Your objective:
Without the images, reproduce each line of the material exactly.

Record excerpts:
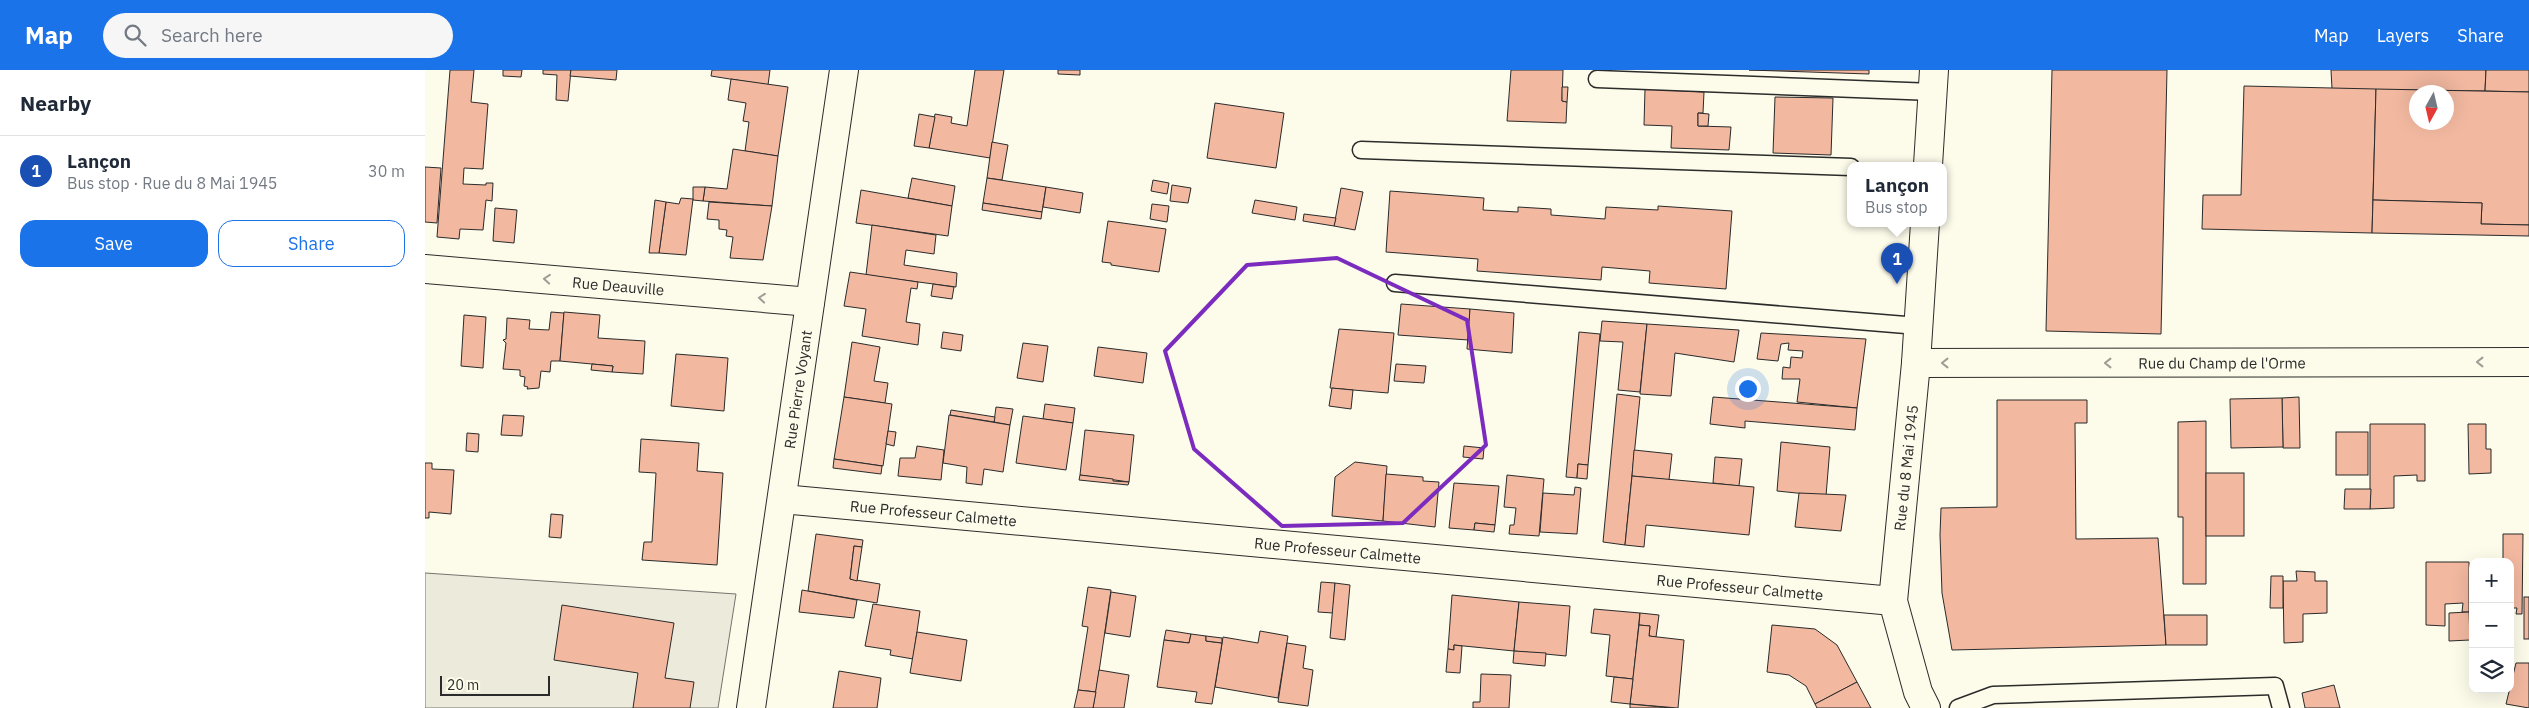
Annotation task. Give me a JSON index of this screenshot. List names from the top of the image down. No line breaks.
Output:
{"streets":{"street":["Rue Deauville","Rue du Champ de l'Orme","Rue Pierre Voyant","Rue du 8 Mai 1945","Rue Professeur Calmette"]},"crossings":[["Rue Deauville","Rue Pierre Voyant"],["Rue du Champ de l'Orme","Rue du 8 Mai 1945"],["Rue Pierre Voyant","Rue Professeur Calmette"],["Rue du 8 Mai 1945","Rue Professeur Calmette"]],"one_way":["Rue Deauville","Rue du Champ de l'Orme"],"scale_bar":"20 m","north":"bottom","page":{"header":"Map","search":"Search here","nav":["Map","Layers","Share"],"heading":"Nearby","list":[{"mark":"1","name":"Lançon","note":"Bus stop · Rue du 8 Mai 1945","value":"30 m"}],"popup":["Lançon","Bus stop"],"buttons":["Save","Share"],"pins":"1","map_buttons":["+","−"],"scale":"20 m"}}
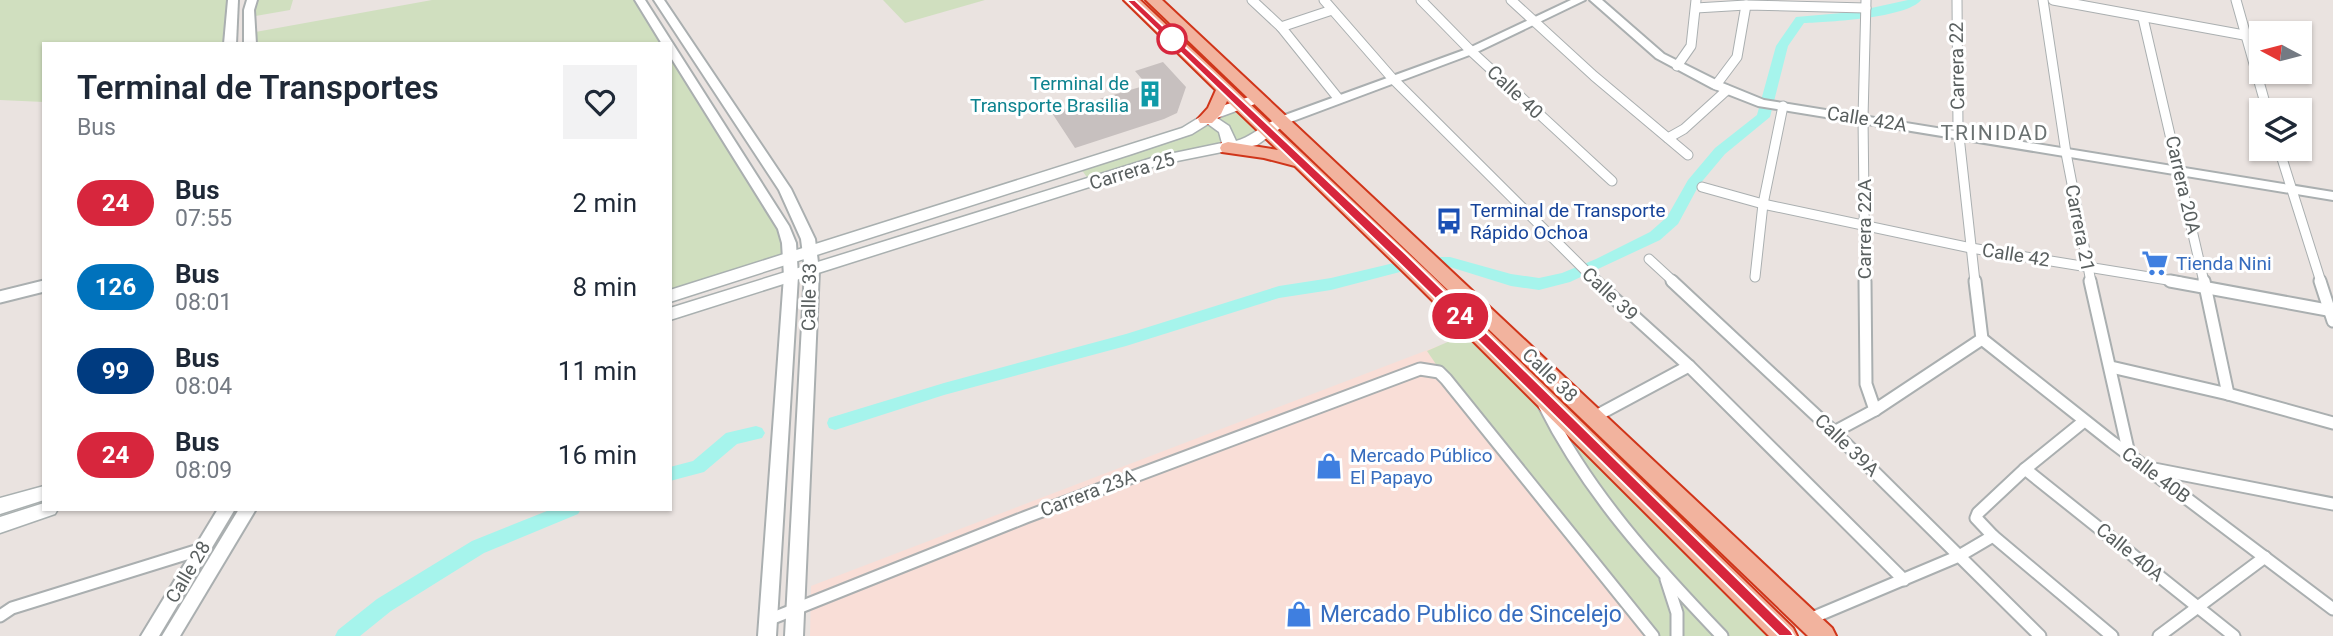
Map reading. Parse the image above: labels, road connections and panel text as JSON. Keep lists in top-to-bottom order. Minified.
{"streets":{"highway":["Calle 38"],"main road":["Carrera 25"],"street":["Carrera 22","Calle 40","Calle 42A","Carrera 20A","Carrera 21","Carrera 22A","Calle 42","Calle 39","Calle 33","Calle 39A","Calle 40B","Carrera 23A","Calle 40A","Calle 28"]},"crossings":[["Carrera 22","Calle 42A"],["Carrera 22","Calle 42"],["Carrera 22","Calle 40B"],["Calle 40","Carrera 25"],["Calle 42A","Carrera 20A"],["Calle 42A","Carrera 21"],["Calle 42A","Carrera 22A"],["Carrera 25","Calle 39"],["Carrera 25","Calle 33"],["Carrera 25","Calle 38"],["Carrera 20A","Calle 42"],["Carrera 21","Calle 42"],["Carrera 21","Calle 40B"],["Carrera 22A","Calle 42"],["Calle 33","Carrera 23A"]],"districts":["TRINIDAD"],"places":{"building":["Terminal de Transporte Brasilia"],"bus stop":["Terminal de Transporte Rápido Ochoa"],"supermarket":["Tienda Nini"],"shop":["Mercado Público El Papayo","Mercado Publico de Sincelejo"]},"lines":["bus line 24"],"north":"left","page":{"on_map":"24","heading":["Terminal de Transportes","Bus"],"list":[{"mark":"24","name":"Bus","note":"07:55","value":"2 min"},{"mark":"126","name":"Bus","note":"08:01","value":"8 min"},{"mark":"99","name":"Bus","note":"08:04","value":"11 min"},{"mark":"24","name":"Bus","note":"08:09","value":"16 min"}]}}
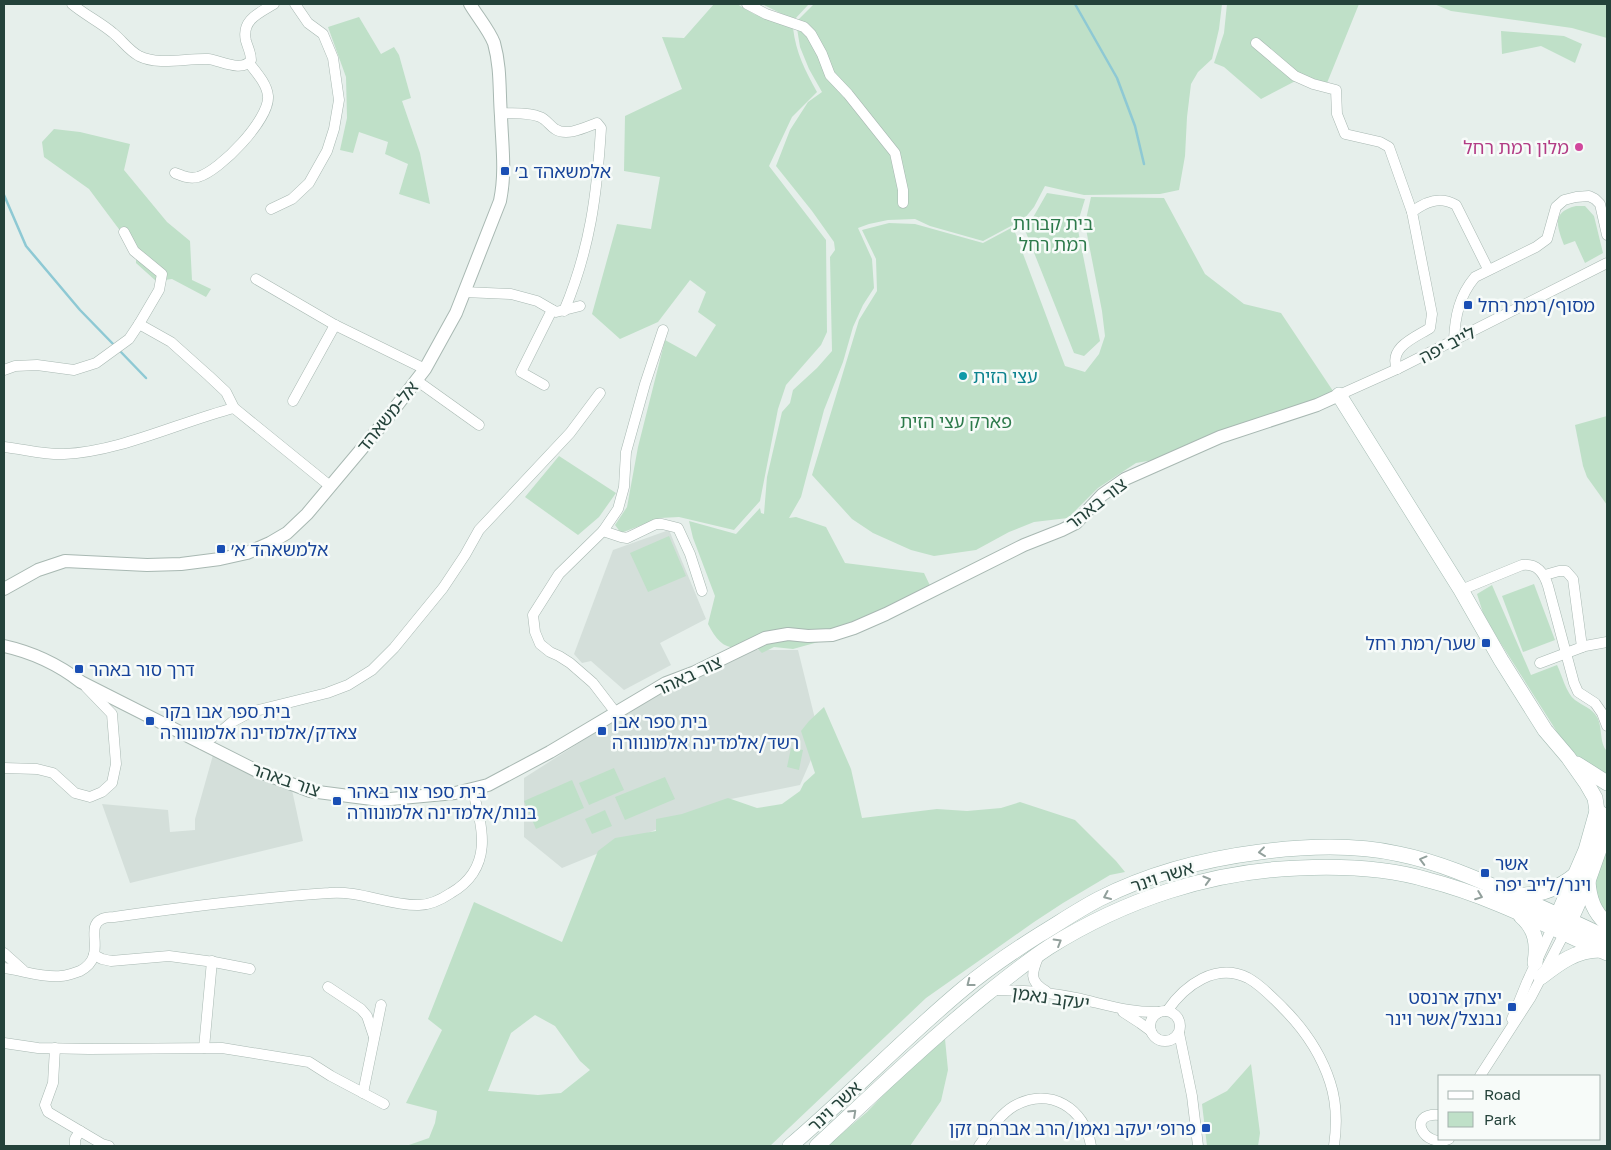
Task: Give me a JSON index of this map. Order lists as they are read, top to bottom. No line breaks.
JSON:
{"streets":{"main road":["אשר וינר"],"street":["לייב יפה","אל-משאהד","צור באהר","יעקב נאמן"]},"crossings":[["לייב יפה","צור באהר"],["אשר וינר","יעקב נאמן"]],"parks":["בית קברות רמת רחל","פארק עצי הזית"],"places":{"other":["מלון רמת רחל","עצי הזית"],"transit":["אלמשאהד ב׳","מסוף/רמת רחל","אלמשאהד א׳","שער/רמת רחל","דרך סור באהר","בית ספר אבו בקר צאדק/אלמדינה אלמונוורה","בית ספר אבן רשד/אלמדינה אלמונוורה","בית ספר צור באהר בנות/אלמדינה אלמונוורה","אשר וינר/לייב יפה","יצחק ארנסט נבנצל/אשר וינר","פרופ׳ יעקב נאמן/הרב אברהם זקן"]},"legend":["Road","Park"]}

Response:
Annotation task. Give me a JSON index of this screenshot. List names from the top of the image down. No line breaks.
Output:
{"streets":{"street":["Rue Deauville","Rue du Champ de l'Orme","Rue Pierre Voyant","Rue du 8 Mai 1945","Rue Professeur Calmette"]},"crossings":[["Rue Deauville","Rue Pierre Voyant"],["Rue du Champ de l'Orme","Rue du 8 Mai 1945"],["Rue Pierre Voyant","Rue Professeur Calmette"],["Rue du 8 Mai 1945","Rue Professeur Calmette"]],"one_way":["Rue Deauville","Rue du Champ de l'Orme"],"scale_bar":"20 m","north":"bottom","page":{"header":"Map","search":"Search here","nav":["Map","Layers","Share"],"heading":"Nearby","list":[{"mark":"1","name":"Lançon","note":"Bus stop · Rue du 8 Mai 1945","value":"30 m"}],"popup":["Lançon","Bus stop"],"buttons":["Save","Share"],"pins":"1","map_buttons":["+","−"],"scale":"20 m"}}
Map reading. Parse the image above: labels, road connections and panel text as JSON. Keep lists in top-to-bottom order. Minified.
{"streets":{"highway":["Calle 38"],"main road":["Carrera 25"],"street":["Carrera 22","Calle 40","Calle 42A","Carrera 20A","Carrera 21","Carrera 22A","Calle 42","Calle 39","Calle 33","Calle 39A","Calle 40B","Carrera 23A","Calle 40A","Calle 28"]},"crossings":[["Carrera 22","Calle 42A"],["Carrera 22","Calle 42"],["Carrera 22","Calle 40B"],["Calle 40","Carrera 25"],["Calle 42A","Carrera 20A"],["Calle 42A","Carrera 21"],["Calle 42A","Carrera 22A"],["Carrera 25","Calle 39"],["Carrera 25","Calle 33"],["Carrera 25","Calle 38"],["Carrera 20A","Calle 42"],["Carrera 21","Calle 42"],["Carrera 21","Calle 40B"],["Carrera 22A","Calle 42"],["Calle 33","Carrera 23A"]],"districts":["TRINIDAD"],"places":{"building":["Terminal de Transporte Brasilia"],"bus stop":["Terminal de Transporte Rápido Ochoa"],"supermarket":["Tienda Nini"],"shop":["Mercado Público El Papayo","Mercado Publico de Sincelejo"]},"lines":["bus line 24"],"north":"left","page":{"on_map":"24","heading":["Terminal de Transportes","Bus"],"list":[{"mark":"24","name":"Bus","note":"07:55","value":"2 min"},{"mark":"126","name":"Bus","note":"08:01","value":"8 min"},{"mark":"99","name":"Bus","note":"08:04","value":"11 min"},{"mark":"24","name":"Bus","note":"08:09","value":"16 min"}]}}
Task: Give me a JSON index of this map. Order lists as they are read, top to bottom. No line breaks.
JSON:
{"streets":{"main road":["אשר וינר"],"street":["לייב יפה","אל-משאהד","צור באהר","יעקב נאמן"]},"crossings":[["לייב יפה","צור באהר"],["אשר וינר","יעקב נאמן"]],"parks":["בית קברות רמת רחל","פארק עצי הזית"],"places":{"other":["מלון רמת רחל","עצי הזית"],"transit":["אלמשאהד ב׳","מסוף/רמת רחל","אלמשאהד א׳","שער/רמת רחל","דרך סור באהר","בית ספר אבו בקר צאדק/אלמדינה אלמונוורה","בית ספר אבן רשד/אלמדינה אלמונוורה","בית ספר צור באהר בנות/אלמדינה אלמונוורה","אשר וינר/לייב יפה","יצחק ארנסט נבנצל/אשר וינר","פרופ׳ יעקב נאמן/הרב אברהם זקן"]},"legend":["Road","Park"]}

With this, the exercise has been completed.